<フィギュアスケート・GPシリーズ第6戦:フランス杯>◇27日◇パリ

 フィギュアスケート男子で小塚崇彦(トヨタ自動車)が完全優勝し、ファイナル出場が決定。日本勢は史上初めて、男女6人が出場する。

 小塚から出た言葉は、反省ばかりだった。今季最高得点、歴代で総合5位、フリーだけ見れば高橋に次ぐ史上2番目の高得点で優勝した。だが、一夜明けた28日、喜びはなかった。「映像を見たら、音楽から外れているところが何カ所かあった。もっと良い演技ができる。これが終わりじゃない」。そう振り返る表情には、王者の風格が漂った。

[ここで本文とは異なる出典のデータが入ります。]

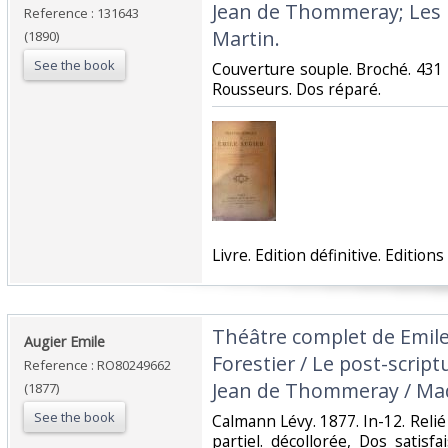
Jean de Thommeray; Les 
Reference : 131643
Martin.‎
(1890)
See the book
‎Couverture souple. Broché. 431
Rousseurs. Dos réparé.‎
‎Livre. Edition définitive. Editio
‎Théâtre complet de Emile
‎Augier Emile‎
Forestier / Le post-script
Reference : RO80249662
Jean de Thommeray / Mad
(1877)
See the book
‎Calmann Lévy. 1877. In-12. Relié
partiel. décollorée, Dos satisf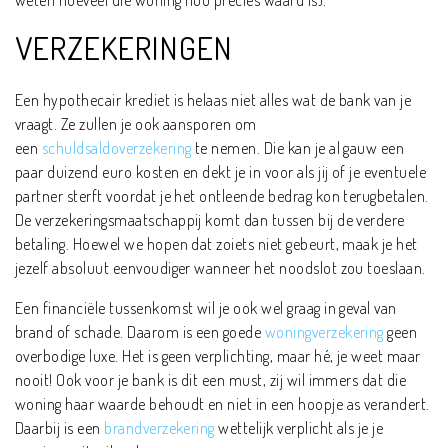
VERZEKERINGEN
Een hypothecair krediet is helaas niet alles wat de bank van je
vraagt. Ze zullen je ook aansporen om
een
schuldsaldoverzekering
te nemen. Die kan je al gauw een
paar duizend euro kosten en dekt je in voor als jij of je eventuele
partner sterft voordat je het ontleende bedrag kon terugbetalen.
De verzekeringsmaatschappij komt dan tussen bij de verdere
betaling. Hoewel we hopen dat zoiets niet gebeurt, maak je het
jezelf absoluut eenvoudiger wanneer het noodslot zou toeslaan.
Een financiële tussenkomst wil je ook wel graag in geval van
brand of schade. Daarom is een goede
woningverzekering
geen
overbodige luxe. Het is geen verplichting, maar hé, je weet maar
nooit! Ook voor je bank is dit een must, zij wil immers dat die
woning haar waarde behoudt en niet in een hoopje as verandert.
Daarbij is een
brandverzekering
wettelijk verplicht als je je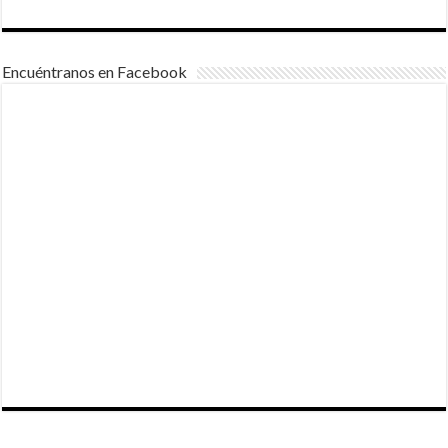
Encuéntranos en Facebook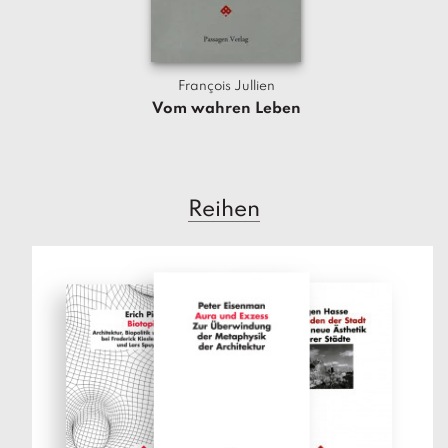
François Jullien
Vom wahren Leben
Reihen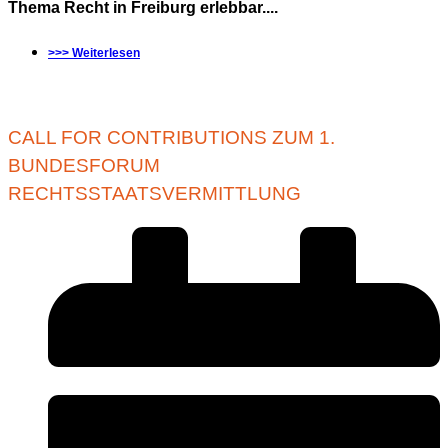
Thema Recht in Freiburg erlebbar....
>>> Weiterlesen
CALL FOR CONTRIBUTIONS ZUM 1.
BUNDESFORUM
RECHTSSTAATSVERMITTLUNG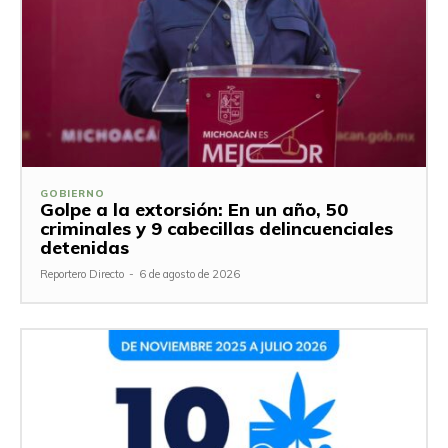
GOBIERNO
Golpe a la extorsión: En un año, 50
criminales y 9 cabecillas delincuenciales
detenidas
Reportero Directo
-
6 de agosto de 2026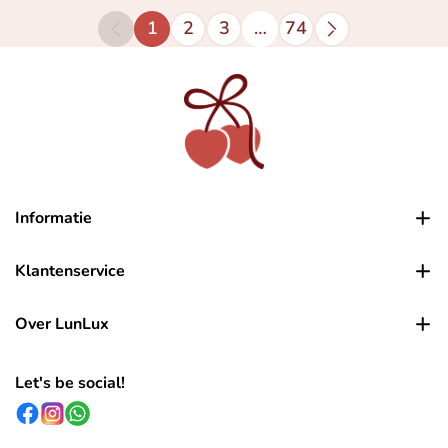
1
2
3
…
74
Informatie
Klantenservice
Over LunLux
Let's be social!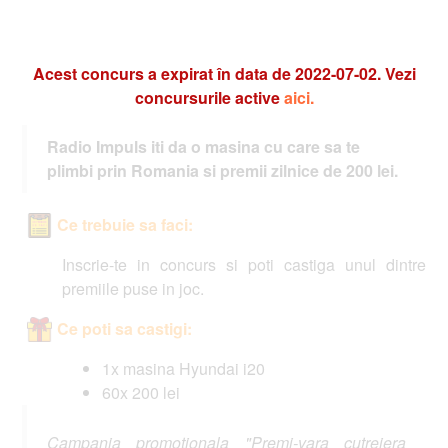
Acest concurs a expirat în data de 2022-07-02. Vezi
concursurile active
aici.
Radio Impuls iti da o masina cu care sa te
plimbi prin Romania si premii zilnice de 200 lei.
Ce trebuie sa faci:
Inscrie-te in concurs si poti castiga unul dintre
premiile puse in joc.
Ce poti sa castigi:
1x masina Hyundai i20
60x 200 lei
Campania promotionala "Premi-vara cutreiera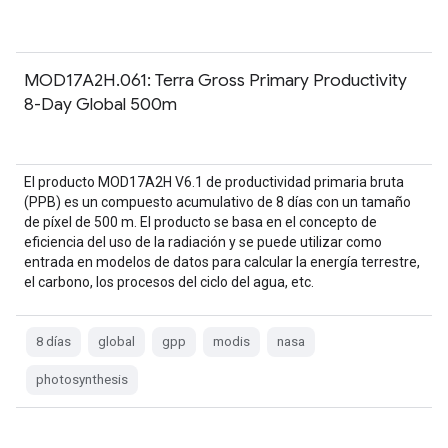
MOD17A2H.061: Terra Gross Primary Productivity
8-Day Global 500m
El producto MOD17A2H V6.1 de productividad primaria bruta
(PPB) es un compuesto acumulativo de 8 días con un tamaño
de píxel de 500 m. El producto se basa en el concepto de
eficiencia del uso de la radiación y se puede utilizar como
entrada en modelos de datos para calcular la energía terrestre,
el carbono, los procesos del ciclo del agua, etc.
8 días
global
gpp
modis
nasa
photosynthesis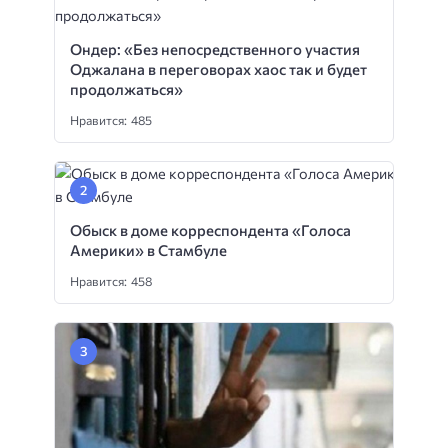
Ондер: «Без непосредственного участия
Оджалана в переговорах хаос так и будет
продолжаться»
Нравится: 485
Обыск в доме корреспондента «Голоса
Америки» в Стамбуле
Нравится: 458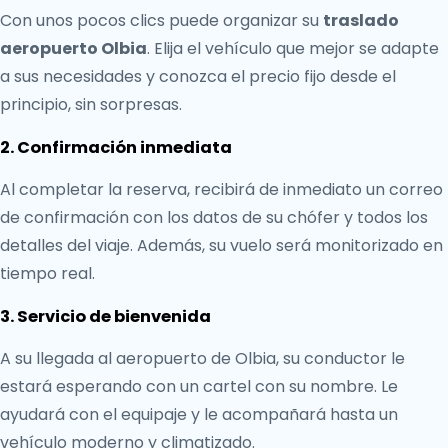
Con unos pocos clics puede organizar su
traslado
aeropuerto Olbia
. Elija el vehículo que mejor se adapte
a sus necesidades y conozca el precio fijo desde el
principio, sin sorpresas.
2. Confirmación inmediata
Al completar la reserva, recibirá de inmediato un correo
de confirmación con los datos de su chófer y todos los
detalles del viaje. Además, su vuelo será monitorizado en
tiempo real.
3. Servicio de bienvenida
A su llegada al aeropuerto de Olbia, su conductor le
estará esperando con un cartel con su nombre. Le
ayudará con el equipaje y le acompañará hasta un
vehículo moderno y climatizado.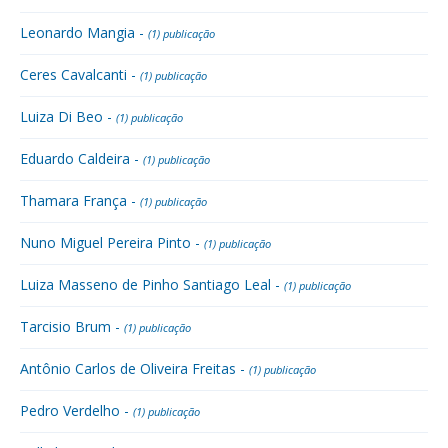
Leonardo Mangia -
(1) publicação
Ceres Cavalcanti -
(1) publicação
Luiza Di Beo -
(1) publicação
Eduardo Caldeira -
(1) publicação
Thamara França -
(1) publicação
Nuno Miguel Pereira Pinto -
(1) publicação
Luiza Masseno de Pinho Santiago Leal -
(1) publicação
Tarcisio Brum -
(1) publicação
Antônio Carlos de Oliveira Freitas -
(1) publicação
Pedro Verdelho -
(1) publicação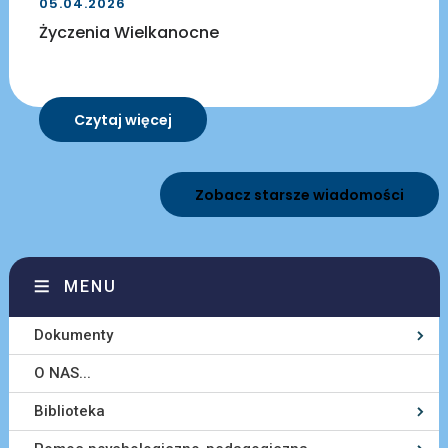
05.04.2026
Życzenia Wielkanocne
Czytaj więcej
Zobacz starsze wiadomości
MENU
Dokumenty
O NAS...
Biblioteka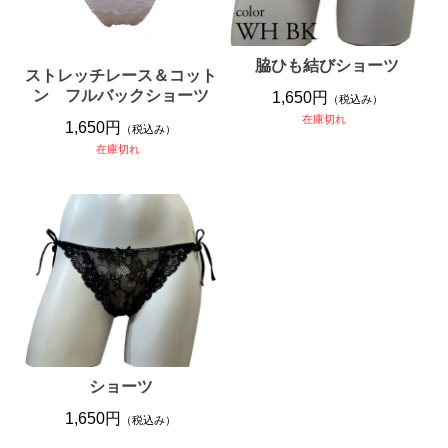
脇ひも結びショーツ
ストレッチレース＆コット
ン フルバックショーツ
1,650円
（税込み）
在庫切れ
1,650円
（税込み）
在庫切れ
ショーツ
1,650円
（税込み）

 緊張感を完全に制御したフリー。演技直前、衣装のボタンがいくつか外れていた。だが「それに気づけたことがよかった。落ち着いていると、かえって思えた」。4回転トーループに始まるジャンプをすべて決めた。スケーティング技術も向上し「スタミナがついて、プログラムが終わっても、もう1回滑れるんじゃないかっていうぐらい安心感がある」。自信にあふれていた。

 バンクーバー五輪は8位で高橋、織田に続く第3の男だった。だが、今季の得点は2人を大きくしのぐ。出場6選手中、1位で臨む北京開催のファイナル。「何となくできちゃったじゃなく、コントロール内でできるかが最大の目標。あとは北京ダックが楽しみかな」。真の日本男子のエース争いに堂々と名乗り出た。